• _TASK ITEM_
Within the listing below, how many lines hold the string "наведения"? Only the number should be given.

::: PROVIDED MATERIAL :::

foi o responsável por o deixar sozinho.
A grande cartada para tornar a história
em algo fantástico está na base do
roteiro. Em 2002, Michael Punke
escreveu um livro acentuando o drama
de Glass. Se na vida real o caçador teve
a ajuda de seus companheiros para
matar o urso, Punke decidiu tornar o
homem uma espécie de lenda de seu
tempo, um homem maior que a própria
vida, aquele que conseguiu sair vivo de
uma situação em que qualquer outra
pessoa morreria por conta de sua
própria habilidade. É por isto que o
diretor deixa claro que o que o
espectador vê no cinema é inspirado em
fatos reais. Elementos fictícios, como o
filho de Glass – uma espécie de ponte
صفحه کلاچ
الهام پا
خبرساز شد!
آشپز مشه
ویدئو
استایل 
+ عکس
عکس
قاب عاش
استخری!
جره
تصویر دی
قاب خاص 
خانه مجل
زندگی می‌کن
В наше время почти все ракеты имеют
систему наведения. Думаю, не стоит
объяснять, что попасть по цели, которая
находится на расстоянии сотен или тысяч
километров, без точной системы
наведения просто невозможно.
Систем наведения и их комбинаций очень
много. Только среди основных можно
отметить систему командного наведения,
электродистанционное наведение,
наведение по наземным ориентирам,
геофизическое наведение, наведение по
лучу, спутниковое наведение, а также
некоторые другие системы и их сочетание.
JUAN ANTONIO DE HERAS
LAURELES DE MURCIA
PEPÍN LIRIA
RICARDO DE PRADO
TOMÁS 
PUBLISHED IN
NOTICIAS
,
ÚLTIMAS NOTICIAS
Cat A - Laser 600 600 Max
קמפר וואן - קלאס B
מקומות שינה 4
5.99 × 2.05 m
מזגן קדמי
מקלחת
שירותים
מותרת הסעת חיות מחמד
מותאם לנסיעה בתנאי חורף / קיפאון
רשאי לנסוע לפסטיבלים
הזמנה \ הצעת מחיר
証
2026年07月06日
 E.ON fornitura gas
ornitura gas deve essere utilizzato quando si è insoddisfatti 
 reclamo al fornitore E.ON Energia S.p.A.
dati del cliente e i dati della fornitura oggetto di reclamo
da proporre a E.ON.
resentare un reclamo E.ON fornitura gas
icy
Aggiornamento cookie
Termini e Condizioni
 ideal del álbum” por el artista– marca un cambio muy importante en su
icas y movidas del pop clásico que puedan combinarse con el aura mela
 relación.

:::

• _RESPONSE BOX_
4